This section is from "The American Cyclopaedia", by George Ripley And Charles A. Dana. Also available from Amazon: The New American Cyclopędia. 16 volumes complete..
Aneurism (Gr.
a widening or extension), a term used in surgery to signify a vascular tumor or enlargement, arising from the morbid distention of an artery It is much more common in some arteries than others, but any artery of the body is liable to it. The corresponding disease and enlargement of a vein is termed varix. An artery is composed of three coats or membranes which form the walls of a strong, elastic, and distensible tube. In a healthy state, the tube maintains a certain diameter under the ordinary impulse of the blood; but when the walls of an artery become diseased, they yield before the constant pressure of the circulating fluid, causing the diseased part to form a bag or tumor. This bag enlarges as the diseased walls distend; and the inner and middle coats, being less resisting than the outer, especially in a diseased state, give way and burst, leaving the outer coat alone to form the walls of the aneurismal tumor. This admits of a considerable amount of distention; but it eventually bursts, and then the unrestrained current gushes out with violence, and the patient dies from loss of blood.
Sometimes, however, the dense cellular sheath of the artery, though very distensible, is strong enough to retain the blood for a time after the rupture of the proper Avails of the artery, and the aneurismal sac may thus be very much enlarged, and not give rise to fatal haemorrhage. At times, in fact, this external sac allows the ruptured walls within to partially collapse; the current flows as usual; the blood in the external sac coagulates and forms a clot around the ruptured part beneath; the clot increases from its stagnant state outside the current, and eventually plugs up even the ruptured parts, extending into the diseased artery and plugging up the tube, thus forcing the current to flow more abundantly through collateral channels, enlarging the walls of neighboring arteries, and forming a spontaneous cure for the original disease. This is a very rare occurrence. The tumor usually enlarges by degrees, pressing upon the nerves and tissues near it, and causing pain as well as absorption of the soft or bony structures against which it presses. An aneurismal tumor always pulsates strongly, and can generally be distinguished from all other tumors by this characteristic feature.
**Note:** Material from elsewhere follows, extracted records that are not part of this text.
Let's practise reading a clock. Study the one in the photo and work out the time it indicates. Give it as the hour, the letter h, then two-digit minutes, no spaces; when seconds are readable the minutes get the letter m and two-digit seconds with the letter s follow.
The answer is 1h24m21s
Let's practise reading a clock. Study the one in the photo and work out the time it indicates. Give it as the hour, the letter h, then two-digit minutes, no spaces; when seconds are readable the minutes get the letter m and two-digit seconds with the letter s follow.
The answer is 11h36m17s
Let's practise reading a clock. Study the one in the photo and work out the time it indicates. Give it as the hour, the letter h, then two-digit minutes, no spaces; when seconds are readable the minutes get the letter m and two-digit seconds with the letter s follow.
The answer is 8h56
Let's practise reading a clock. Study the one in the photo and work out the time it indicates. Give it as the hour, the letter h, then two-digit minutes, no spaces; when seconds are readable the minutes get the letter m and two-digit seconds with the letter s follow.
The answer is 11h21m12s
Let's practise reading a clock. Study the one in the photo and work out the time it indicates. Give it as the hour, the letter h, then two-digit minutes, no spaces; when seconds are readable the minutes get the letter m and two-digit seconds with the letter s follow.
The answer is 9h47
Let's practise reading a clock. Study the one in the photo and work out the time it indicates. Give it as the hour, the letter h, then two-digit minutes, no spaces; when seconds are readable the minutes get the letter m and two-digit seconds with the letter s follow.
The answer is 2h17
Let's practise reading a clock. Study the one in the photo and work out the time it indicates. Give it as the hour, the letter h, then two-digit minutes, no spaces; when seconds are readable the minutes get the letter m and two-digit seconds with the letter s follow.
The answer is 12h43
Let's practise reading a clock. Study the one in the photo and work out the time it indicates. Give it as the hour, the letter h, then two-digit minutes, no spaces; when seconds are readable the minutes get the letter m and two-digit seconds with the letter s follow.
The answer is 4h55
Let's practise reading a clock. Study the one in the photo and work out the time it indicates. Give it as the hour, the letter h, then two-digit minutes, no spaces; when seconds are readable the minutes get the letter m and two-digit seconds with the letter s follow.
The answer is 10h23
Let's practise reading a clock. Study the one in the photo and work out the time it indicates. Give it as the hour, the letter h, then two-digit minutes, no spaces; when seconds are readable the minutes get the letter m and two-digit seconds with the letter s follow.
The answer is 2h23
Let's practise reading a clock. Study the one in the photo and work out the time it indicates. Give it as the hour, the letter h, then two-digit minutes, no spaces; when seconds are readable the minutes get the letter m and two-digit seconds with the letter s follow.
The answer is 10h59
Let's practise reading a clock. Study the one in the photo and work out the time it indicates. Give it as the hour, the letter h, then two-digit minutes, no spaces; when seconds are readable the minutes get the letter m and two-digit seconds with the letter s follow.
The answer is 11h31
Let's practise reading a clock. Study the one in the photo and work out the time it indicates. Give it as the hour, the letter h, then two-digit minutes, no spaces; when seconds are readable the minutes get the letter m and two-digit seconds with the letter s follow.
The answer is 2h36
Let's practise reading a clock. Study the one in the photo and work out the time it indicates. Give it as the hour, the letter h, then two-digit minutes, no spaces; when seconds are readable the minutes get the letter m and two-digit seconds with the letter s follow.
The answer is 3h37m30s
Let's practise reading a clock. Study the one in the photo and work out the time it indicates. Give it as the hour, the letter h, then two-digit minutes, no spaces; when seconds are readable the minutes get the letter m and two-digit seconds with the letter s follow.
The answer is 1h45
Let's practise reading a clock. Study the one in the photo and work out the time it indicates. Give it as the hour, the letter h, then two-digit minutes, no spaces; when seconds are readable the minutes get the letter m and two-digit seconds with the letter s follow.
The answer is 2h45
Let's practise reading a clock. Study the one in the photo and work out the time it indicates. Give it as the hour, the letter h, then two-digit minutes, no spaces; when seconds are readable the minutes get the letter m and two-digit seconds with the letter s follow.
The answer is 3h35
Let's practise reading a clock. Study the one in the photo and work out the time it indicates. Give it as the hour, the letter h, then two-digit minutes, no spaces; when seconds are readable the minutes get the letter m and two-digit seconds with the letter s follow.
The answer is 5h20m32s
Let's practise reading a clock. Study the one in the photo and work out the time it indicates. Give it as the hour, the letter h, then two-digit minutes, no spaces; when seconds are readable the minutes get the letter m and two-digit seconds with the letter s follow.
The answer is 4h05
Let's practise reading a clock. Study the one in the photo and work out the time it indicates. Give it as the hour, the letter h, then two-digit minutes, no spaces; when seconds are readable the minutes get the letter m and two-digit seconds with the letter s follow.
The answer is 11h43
It sometimes happens, however, that an artery pulsating beneath an abscess or an ordinary tumor causes the latter to simulate to some extent this pulsating character, and hence arise at times errors of diagnosis of a serious character; real aneurisms have been mistaken for abscesses lying upon a pulsating artery, and when opened under this impression to let out pus, the blood has gushed out from an aneurismal tumor, and the error has proved fatal. Ruysch relates that a friend of his opened a tumor near the heel, not suspecting it to be an aneurism, and the haemorrhage, though stopped at last, placed the life of the patient in great danger. Boerhaave was consulted by a patient on a swelling of the knee, and, suspecting it to be an aneurism, cautioned him against having it opened; but it was opened by another person, and the man died on the spot. It is said that Ferrand, the head surgeon of the Hotel Dieu in Paris, mistook an axillary aneurism for an ab-scess, plunged his bistoury into the swelling, and killed the patient.
Such mistakes, however, can hardly happen now, as all the best works on surgery give ample instructions on the means of diagnosis in this and other important diseases. - The cure of aneurism consists in the obliteration of the diseased portion of the artery, by passing a ligature around the sound portion of the vessel at some distance above the locality of the tumor. The merit of this method of cure is due to the celebrated John Hunter, who, observing that the old practice of passing the ligature upon the artery immediately above the tumor often failed, was led to think that the arterial walls, being diseased near the tumor, could not sustain the process of inflammation necessary to cause the tissues to adhere; and consequently he undertook to tie the femoral artery in a case of popliteal aneurism, and was perfectly successful. Since then his method has been universally adopted. Recently many attempts have been made, some of them with considerable success, to produce a similar result, either by continuous pressure over the artery kept up for a day or two, or by a ligature applied temporarily to the artery and withdrawn as soon as coagulation has taken place in the aneurism and the neighboring portion of the artery.
By whatever means this is accomplished, the flow of blood is stopped in the large vessels below the ligature; but the secondary vessels communicate with each other so abundantly in all parts of the limb, by what is called anastomosis, that the blood soon finds its way through these smaller channels, and enlarges them by slow degrees to suit the wants of nutrition.